There has certainly been pain, but this policy change has seen much more public support than might be expected in these populist times. An election date of 2019 leaves plenty of time for the electorate to be wooed by the benefits of this change, and Mr. Gandhi’s efforts as the leader of the opposition to mobilize public opinion against Mr. Modi have thus far fallen embarrassingly short.

A Policy-Mix Monetization – A bigger fiscal share of the pie and monetary support for the size of the pieFiscal revenues will take up a bigger share of the pie as transactions become more transparent. But does the size of the pie remain the same? Unfortunately, no. Even though we may not like it, sectors like property development that had undeclared cash revenues will no longer be as active because they won’t receive the same implicit ‘subsidy’. If nothing is done, property construction will become less attractive and lead to a lower level of economic activity, i.e., a smaller pie. To keep the size of the pie steady, the RBI will cut rates to incentivize other promising sectors of the economy towards greater participation and profitability.

The result? Smaller fiscal deficits, lower inflation due to a positive supply shock from the erosion of the corruption tax, and lower real interest rates through better allocation of resources.

Monetizing the Market Opportunity – Liquidity shock reversing, Solvency better after more pain. Thepain for retail businesses is waning. Business is not as usual yet because cash transactions are still constrained, but the worst is well behind us. The property sector and perhaps public banks that lent for such activities (given the historical support that the Congress party has had for property developers) need to be looked at very carefully and on an individual basis. An obvious win is going to be the rise of electronic transactions services that have both a tax-cut and the blessings of the government.

So the worst of the shock to the retail sector is behind us, the RBI is likely to cut rates to fight the permanent/persistent component of the shock, and India’s resource allocation is likely to get better. Sure there are risks, but there is quite a bit in the price already. To us, this seems to be a clear opportunity to be pursued.


The only part that is a mystery is the R 2000 note – why was it introduced? So you take away the 500 and 1000 rupee notes and then introduce a new 500 and a 2000 rupee note when your long-term objective is to reduce money stockpiling and hurt corruption? The only we this makes sense if the 2000 rupee note too is be withdrawn (after the election).
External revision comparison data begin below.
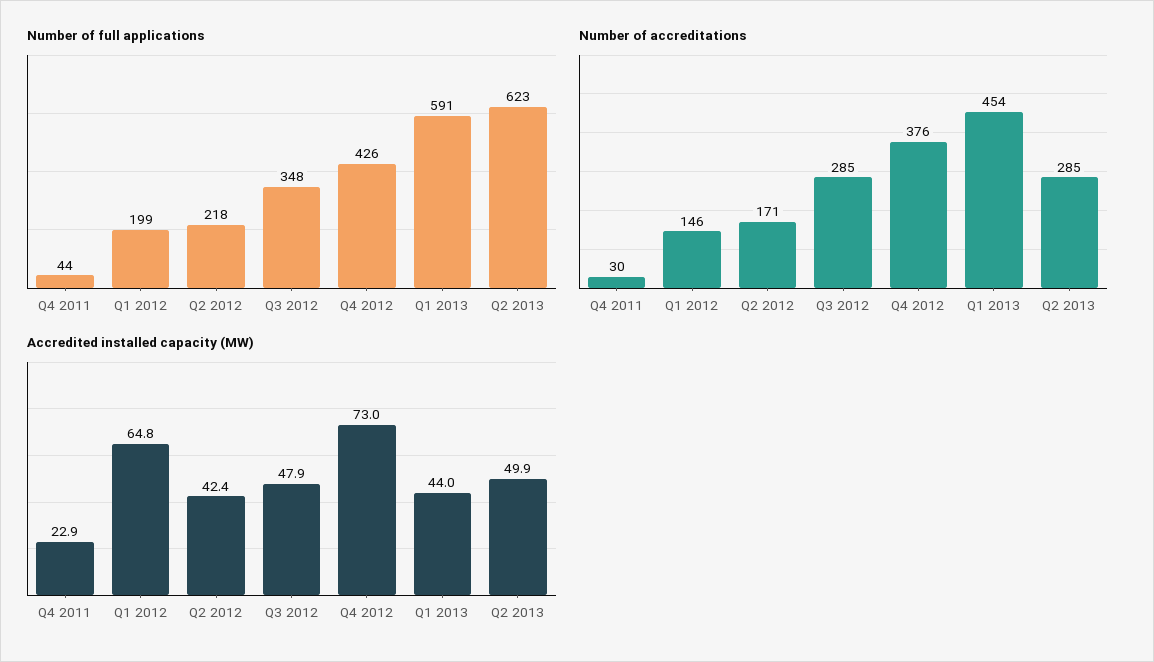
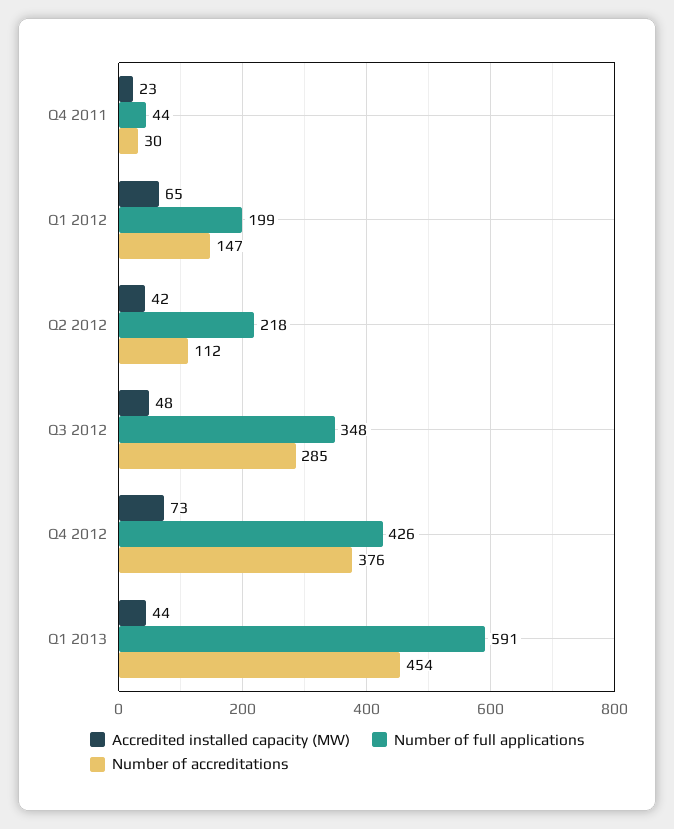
Number of full applications, Q2 2013: 623 -> none
Number of accreditations, Q1 2012: 146 -> 147
Number of accreditations, Q2 2012: 171 -> 112
Number of accreditations, Q2 2013: 285 -> none
Accredited installed capacity (MW), Q2 2013: 49.9 -> none

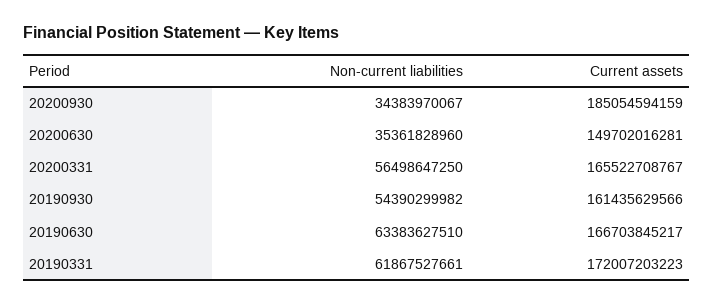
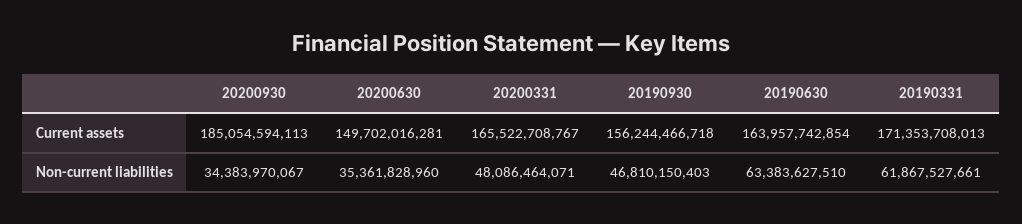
Current assets, 20200930: 185054594159 -> 185054594113
Non-current liabilities, 20200331: 56498647250 -> 48086464071
Non-current liabilities, 20190930: 54390299982 -> 46810150403
Current assets, 20190930: 161435629566 -> 156244466718
Current assets, 20190630: 166703845217 -> 163957742854
Current assets, 20190331: 172007203223 -> 171353708013

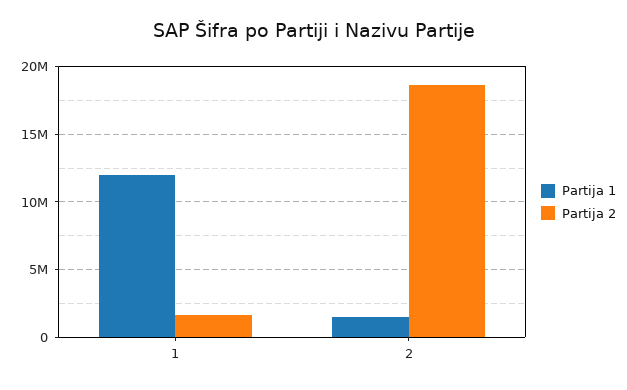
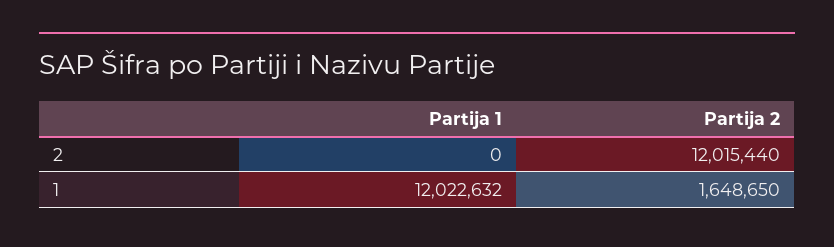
Partija 1, 2: 1500000 -> 0
Partija 2, 2: 18500000 -> 12015440

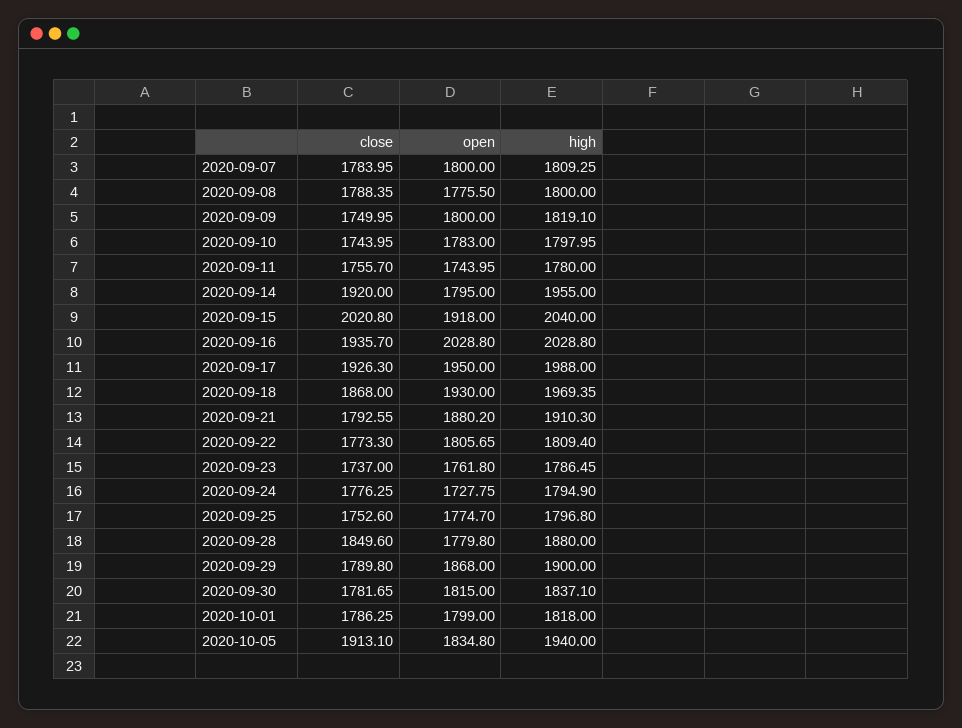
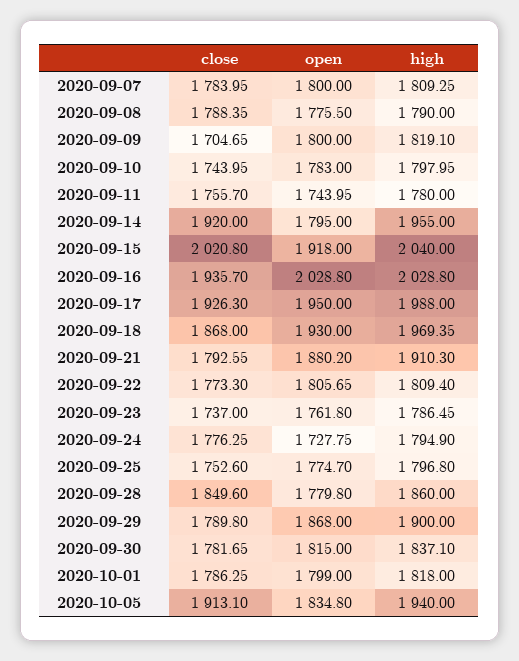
high, 2020-09-08: 1800 -> 1790
close, 2020-09-09: 1749.95 -> 1704.65
high, 2020-09-28: 1880 -> 1860

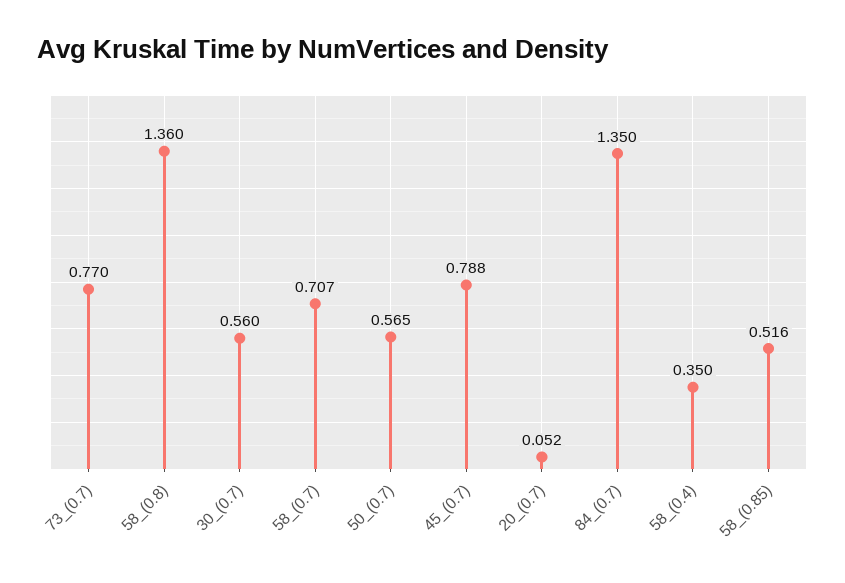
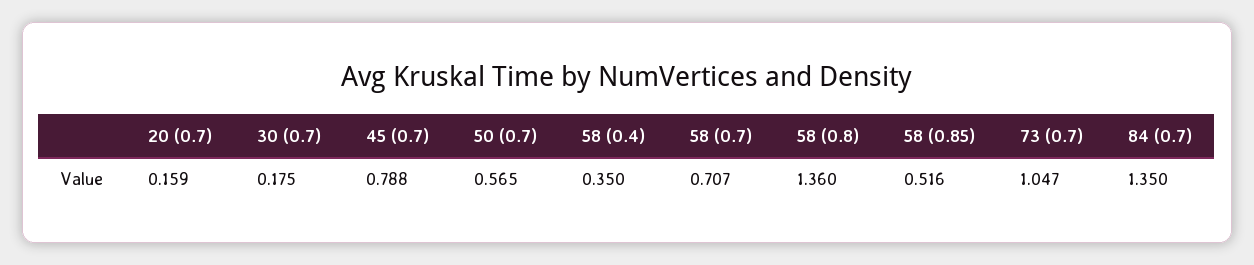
73_(0.7): 0.77 -> 1.047
30_(0.7): 0.56 -> 0.175
20_(0.7): 0.052 -> 0.159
That keeps matters uncertain enough that most will be reluctant to hoard it, and those who do hoard it (so the administration will say) were warned adequately (and it would be right).

Targeted anti-corruption measures, countered by fiscal and monetary relief are likely Further anti-corruption measures are almost guaranteed, but they will be targeted like China’s measures and on a much smaller case. Mr. Modi has already announced fiscal relief to farmers, low value-home buyers, and the elderly – more of such measures are likely too. A large move similar to November’s is unlikely before the elections.

There are some downside risks too, but they don’t dominate our outlook at the moment. The demand shock could have much more persistence as the hit to the property sector flays both developers and the banks that funded them. As the election draws near, there is a risk that more populist measures to come – though Mr. Modi has hopefully learned his lessons from pursuing a failed populist strategy in one of the biggest state elections a year ago that his party lost soundly.

Bottom line, this has been a stress test like no other and a better economy will follow. Better resource allocation and administrative efficiency will follow. Mr. Modi (or anyone for that matter) will not eliminate corruption or tax evasion, but this is a gigantic step in the right direction.

All in all, it’s a sizeable brick in the wall.